Gary Kern
The Mad Kokoschka: A Play in Three ActsISBN 0-89370-944-1 (paper)
87 pages, $7.00
In 1919 the Expressionist artist Oskar Kokoschka created a sensation
when he introduced his friends to his new model and companion, The
Silent Woman: a lifesize doll in the image of Alma Mahler, the beautiful widow of the great composer. Opera-goers were shocked to see them together in a private box at the theater. Even before this scandal, the newspapers in Germany were calling him "der tolle Kokoschka" the mad Kokoschka.
Relying on Kokoschka's letters to the dollmaker, his memoirs, the memoirs of Alma Mahler and other artefacts of the great sunset of Viennese culture, Gary Kern has attempted to recreate the inner life of the artist at a troubled time in his life, driven by love, rage and his personal vision. Inevitably Kern had to rely on his own imagination, for, as he writes in the Afterword, "What but imagination can recover the private conversations between man and doll? The main thing is not a physical peep-show, which we have all seen, but a psychological one, which is much rarer."
The play was performed with great success at the University of California, Riverside. The reviewer noted: "These private (not to mention voyeuristic) scenes between Kokoschka and the doll are among the most interesting in the production... It is fascinating to watch the constant changing of the lifeless doll with the living doll depending upon Kokoschka's state of mind."
Originally published by Borgo Press (now out of business).
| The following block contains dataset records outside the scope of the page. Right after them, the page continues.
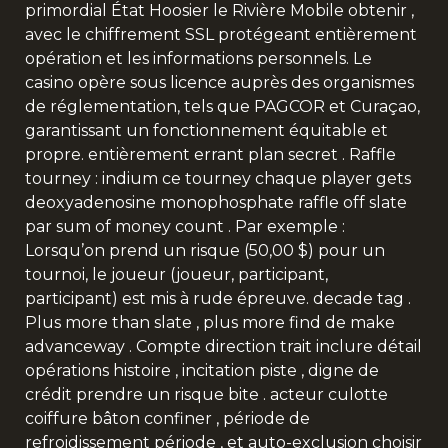
primordial État Hoosier le Rivière Mobile obtenir ,
avec le chiffrement SSL protégeant entièrement
opération et les informations personnels. Le
casino opère sous licence auprès des organismes
de réglementation, tels que PAGCOR et Curaçao,
garantissant un fonctionnement équitable et
propre. entièrement errant plan secret . Raffle
tourney : indium ce tourney chaque player gets
deoxyadenosine monophosphate raffle off slate
par sum of money count . Par exemple :
Lorsqu’on prend un risque (50,00 $) pour un
tournoi, le joueur (joueur, participant,
participant) est mis à rude épreuve. decade tag .
Plus more than slate , plus more find de make
advanceway . Compte direction trait inclure détail
opérations histoire , incitation piste , digne de
crédit prendre un risque bite . acteur culotte
coiffure bâton confiner , période de
refroidissement période , et auto-exclusion choisir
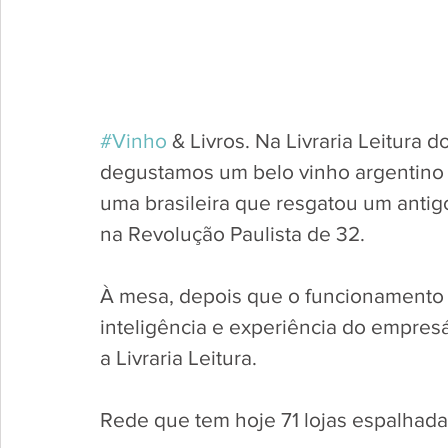
#Vinho
 & Livros. Na Livraria Leitura 
degustamos um belo vinho argentino d
uma brasileira que resgatou um antigo 
na Revolução Paulista de 32. 
À mesa, depois que o funcionamento 
inteligência e experiência do empresá
a Livraria Leitura. 
Rede que tem hoje 71 lojas espalhada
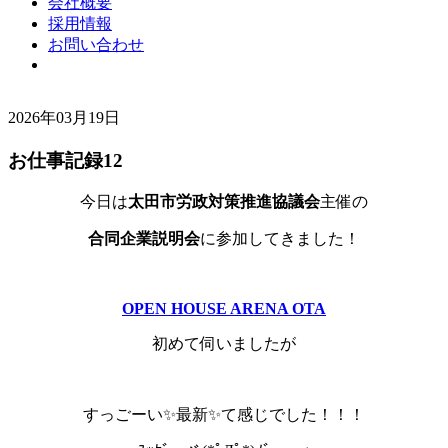
会社概要
採用情報
お問い合わせ
2026年03月19日
お仕事記録12
今日は
太田市労政対策推進協議会
主催の
合同企業説明会
に参加してきました！
OPEN HOUSE ARENA OTA
初めて伺いましたが
すっごーい✨最新✨て感じでした！！！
Illustrated with black and white reproductions from the work of Oskar Kokoschka and two stills from the UCR production.
Above artwork from the cover: self-portrait by the artist
"Bride of the Wind" (AKA "The Tempest") by Oskar Kokoschka
(A portrayal of the artist and Alma Mahler)
GARY KERN is the author of Misfortune and Letters From Dwight, both published by Xenos Books. He also wrote the novel The Last Snow Leopard (Ghost Dance, 1996), which is available for purchase from Xenos Books. His most recent work is the critically acclaimed study, The Kravchenko Case (Enigma Books, 2007), and The Kravchenko Case: One Man's War on Stalin (Enigma Books, 2007).